**指示**
(1) 良源に関する文章を読み、次の問いに答えてください。
(a) 比叡山は誰が亡くなった後に荒れ果ててしまったとされていますか。
(b) 良源が大いに力を込めて設立したものは何ですか。
(c) 良源の学問重視の姿勢は、弟子の源信を育てて何という著作に結実しましたか。
(2) 良源に関する文章の最後の一文の後から、文章を書き継いでください。

**課題文**
########################################
この本を読めば藤原氏の権力掌握の流れや複雑な人間関係がすっきり頭に入ります。ここで時代背景と人物を押さえておけば本書『良源』がもっともっと面白くなります。私もこの順番で読むことができてよかったなと強く思います。そうでなければマイナーな10世紀の政治事情がなかなか見えず苦戦していたかもしれません。

さて、話は戻りますが上の引用にもありましたように若き良源がいた比叡山はすっかり荒廃してしまっていたのでした。比叡山延暦寺というと、開祖の最澄以来ずっと日本の頂点に君臨していたかのようなイメージを持ってしまいがちですが、円仁・円珍というスーパースター亡き後すっかり荒れ果ててしまっていたとのこと。なかなかこうした姿はイメージしにくいですが、ここで良源が現れたことで摂関家と強力に結びつき一気に復活していったことを本書で見ていくことになります。

良源は学問道場の設立に大いに力を込めました。仏法を真摯に学ぶことこそ僧侶の務め。ここを疎かにして復興はありえずと学問研鑽のシステムも構築しました。こうした学問重視の姿勢が弟子の源信を育てあの有名な『往生要集』へと結実していきます。私達浄土真宗僧侶にとってこの事実は非常に重要な意味を持っています。源信を育てた師匠としての良源に私は深い敬意を抱いています。
########################################
**データ抜粋**
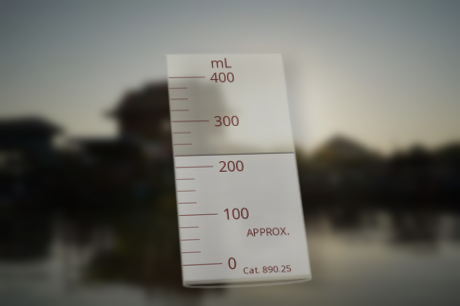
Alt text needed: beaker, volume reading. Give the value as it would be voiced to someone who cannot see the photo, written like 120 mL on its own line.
225 mL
########################################
**解答**
(1)
(a) 円仁と円珍が亡くなった後です。
(b) 学問道場です。
(c) 『往生要集』です。

(2)
ただ、上の引用の後半で説かれていましたように良源と摂関家の結びつきは負の側面もありました。それが僧兵の出現や貴族の息子達が第二の世俗世界として仏教界に入ってくるという現象にも繋がってきます。しかし、これも当時の時代背景を考えるとやむを得ない事情があったと考えざるをえません。これから当ブログでもこの時代背景を解説する本を紹介していきますが、知れば知るほど平安、鎌倉時代と動いていく時代の複雑さを感じさせられます。単に仏教界が堕落したという問題では片づけられないものがそこにありました。現代を生きる私達の感覚で歴史を見ては本質を見誤ることになります。平雅行氏の『歴史のなかに見る親鸞』でも述べられているように戦後から昭和後半にかけてマルクス主義史観の影響が強く、仏教堕落論が今も根強く語られますがそうした歴史観が今見直されてきています。私も本を読めば読むほど驚きでした。

歴史の見え方は読み手の時代によって変わっていきます。良源の生涯を時代背景と共に見ていける本書は非常に貴重です。ただ、やはり本書のみですと厳しいと思いますので上で紹介した本などとセットで読んで頂けるとより楽しく学べるのではないかと思います。ぜひセットで手に取って頂けたらと思います。

以上、「平林盛得『良源』概要と感想~10世紀半頃、荒廃した比叡山を復興し、横川の念仏信仰や学問道場を再興した傑僧のおすすめ伝記」でした。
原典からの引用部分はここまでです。